Kutipan Teks:
==*==
Opini

Opini: Moderasi Beragama Bukan Cuma Damai-damaian Tapi Tanggung Jawab Yang Berdarah Daging

Di tanah seperti Sabu Raijua, di mana Kristen menjadi mayoritas mutlak, justru moderasi harus lebih dalam lagi digumulkan.

Editor: Dion DB Putra
POS-KUPANG.COM/HO-DOK PRIBADI
John Mozes Hendrik Wadu Neru 

Refleksi dari Tulaika untuk Gereja-Gereja di Sabu Raijua

Oleh: Pdt. John Mozes Hendrik Wadu Neru 
Pendeta GMIT, berkarya di Kabupaten Sabu Raijua

POS-KUPANG.COM - Opini ini merupakan refleksi dari kegiatan Penggerak Moderasi Beragama yang dilaksanakan pada Jumat, 27 Juni 2025, di Aula Kantor Klasis Sabu Barat Raijua–Tulaika. 

Sekalipun saya hadir sebagai pemateri dengan judul “Beragam Kristen Dalam Kehidupan Berbangsa: Membangun Kebersamaan Melalui Moderasi Beragama.” 

Namun, diskusi dua jam itu justru melahirkan kegelisahan lebih dalam: bahwa moderasi beragama terlalu penting untuk hanya diringkus dalam forum terbatas dan catatan notulen.

Di tanah seperti Sabu Raijua, di mana Kristen menjadi mayoritas mutlak, justru moderasi harus lebih dalam lagi digumulkan.
==*==
Tugas dan Latihan:
1. Bisakah Anda menyalin ulang bagian opini tentang moderasi beragama yang dimulai dari "POS-KUPANG.COM - Opini" dan berakhir pada "Sabu Barat Raijua–Tulaika."?
2. Bisakah Anda menyambung opini tentang moderasi beragama itu, dimulai tepat setelah kalimat terakhirnya?
Data di bawah ini tidak diperlukan.

Blok Data:
==*==
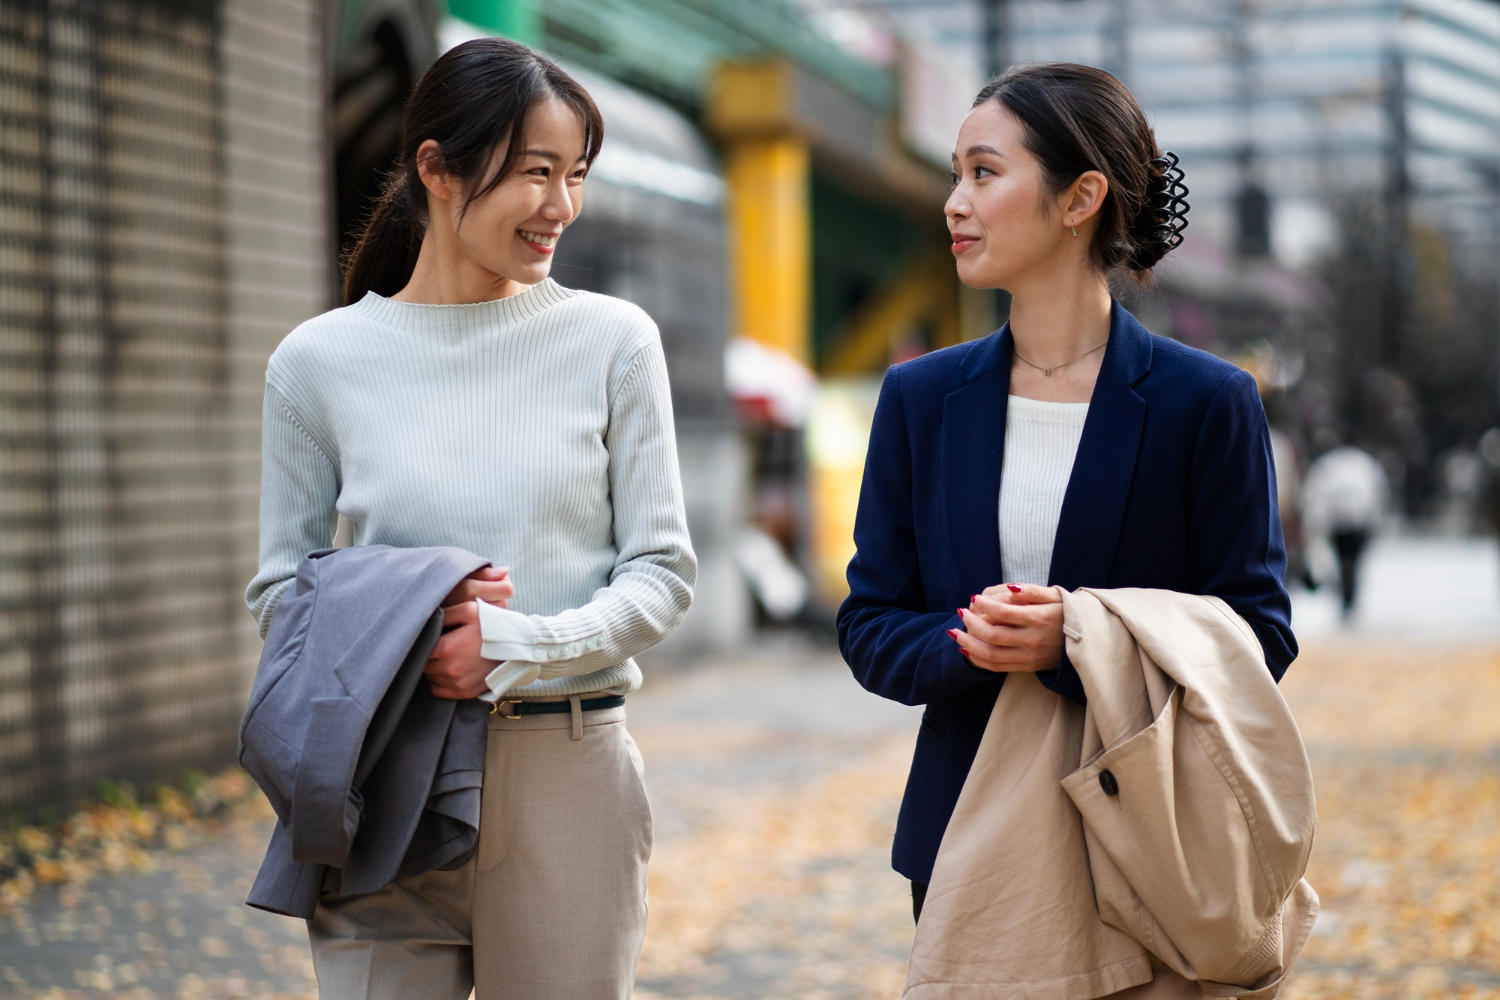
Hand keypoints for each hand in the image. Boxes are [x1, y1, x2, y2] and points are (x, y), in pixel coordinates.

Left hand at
==*==
Hasil Berurutan:
1.
POS-KUPANG.COM - Opini ini merupakan refleksi dari kegiatan Penggerak Moderasi Beragama yang dilaksanakan pada Jumat, 27 Juni 2025, di Aula Kantor Klasis Sabu Barat Raijua–Tulaika.

2.
Di sini, tantangan bukan datang dari perbedaan antaragama, tapi dari dalam rumah sendiri: antara GMIT, Gereja Katolik, dan 10 sinode lainnya yang hidup berdampingan secara statistik namun sering tercerai-berai secara praksis. 

Persaingan program, loyalitas klan, perbedaan spiritualitas, bahkan campur tangan kepentingan politik lokal, menjadikan tubuh Kristus bagaikan mosaik yang rapuh.

Moderasi dalam konteks ini bukan proyek pemerintah. Ia adalah watak iman yang sehat. 

Rendah hati dalam kebenaran. Terbuka terhadap perbedaan. Dan aktif dalam solidaritas sosial. 

Ketika iman menjadi bendera kelembagaan, liturgi kehilangan sentuhan sosial, dan pelayanan direduksi menjadi proyek formalistik, maka moderasi menjadi jalan untuk pulang ke Injil yang murni— yang memanggil gereja untuk menjadi terang dan garam di dunia, bukan hanya sinode yang eksis di data statistik.

Moderasi yang Tidak Kosmetik

Seringkali forum lintas agama atau lintas sinode hanya menjadi panggung diplomatik. 

Kita tersenyum, saling ucap salam, berfoto bersama, lalu pulang dengan prasangka dan ego masing-masing.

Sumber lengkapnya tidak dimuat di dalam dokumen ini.